Pemuda hari ini bisa menjaga Indonesia dari bahaya ideologi menyimpang dengan cara yang relevan: aktif di media sosial untuk menyebar konten positif, ikut komunitas dakwah kreatif, atau terlibat dalam kegiatan sosial yang bikin umat makin solid.
Kalau pemuda peka dan peduli, nggak ada ruang buat ideologi anti-Tuhan atau gerakan makar merusak NKRI. Tapi kalau pemuda cuek, di situlah celah musuh masuk.
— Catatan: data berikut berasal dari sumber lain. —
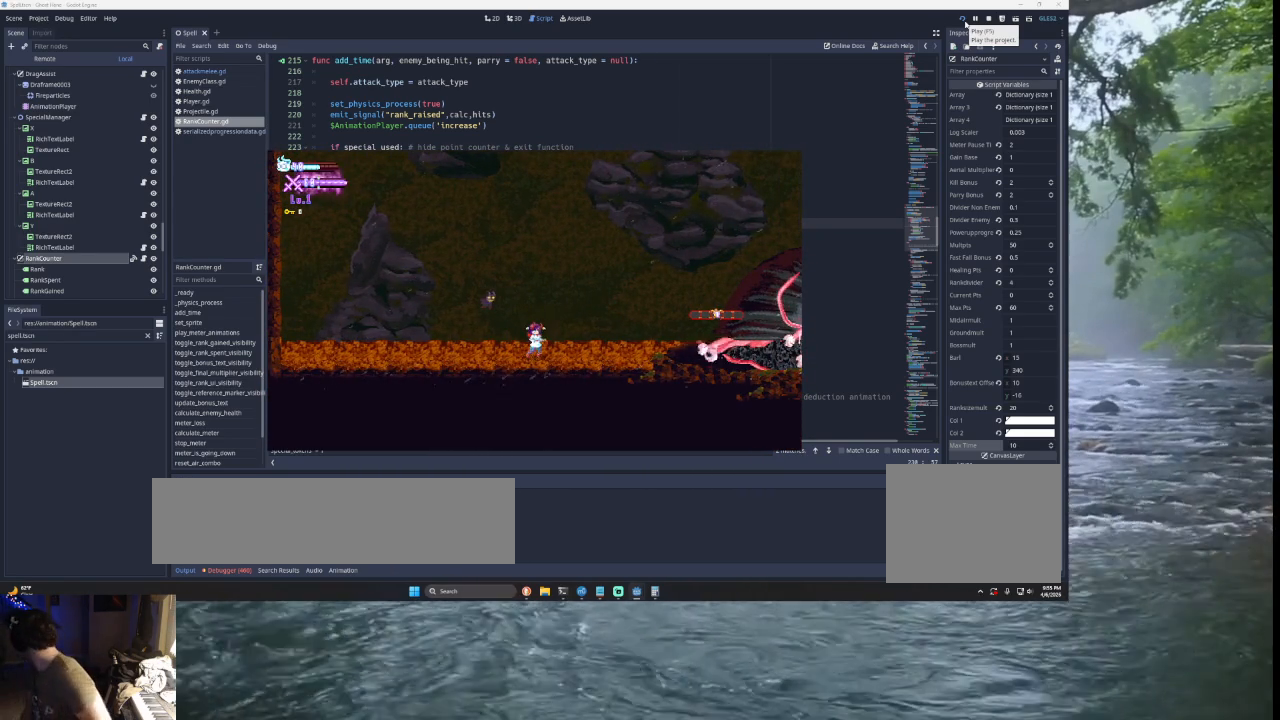
{"buttons": [], "left_stick": "center", "right_stick": "center", "events": []}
Jadi, kuncinya: pemuda harus melek sejarah, kuat iman, dan aktif dalam dakwah. Dengan begitu, masa depan Indonesia tetap cerah dan terjaga.
Penutup
Peristiwa G30S memang pahit untuk dikenang. Tapi justru dari sanalah kita bisa belajar bahwa bangsa ini hanya bisa bertahan kalau rakyatnya bersatu, berpegang teguh pada nilai agama, dan saling menjaga.
Bagi umat Islam, tragedi itu jadi pengingat penting: jangan pernah kasih ruang pada ideologi yang menafikan Tuhan, jangan gampang terprovokasi, dan jangan biarkan perpecahan tumbuh di tengah masyarakat.
Kini, tugas kita bukan lagi mengangkat senjata, tapi mengangkat semangat dakwah persatuan. Dari masjid, majelis taklim, media sosial, sampai komunitas anak muda—semua bisa jadi panggung dakwah yang menguatkan iman sekaligus menjaga NKRI.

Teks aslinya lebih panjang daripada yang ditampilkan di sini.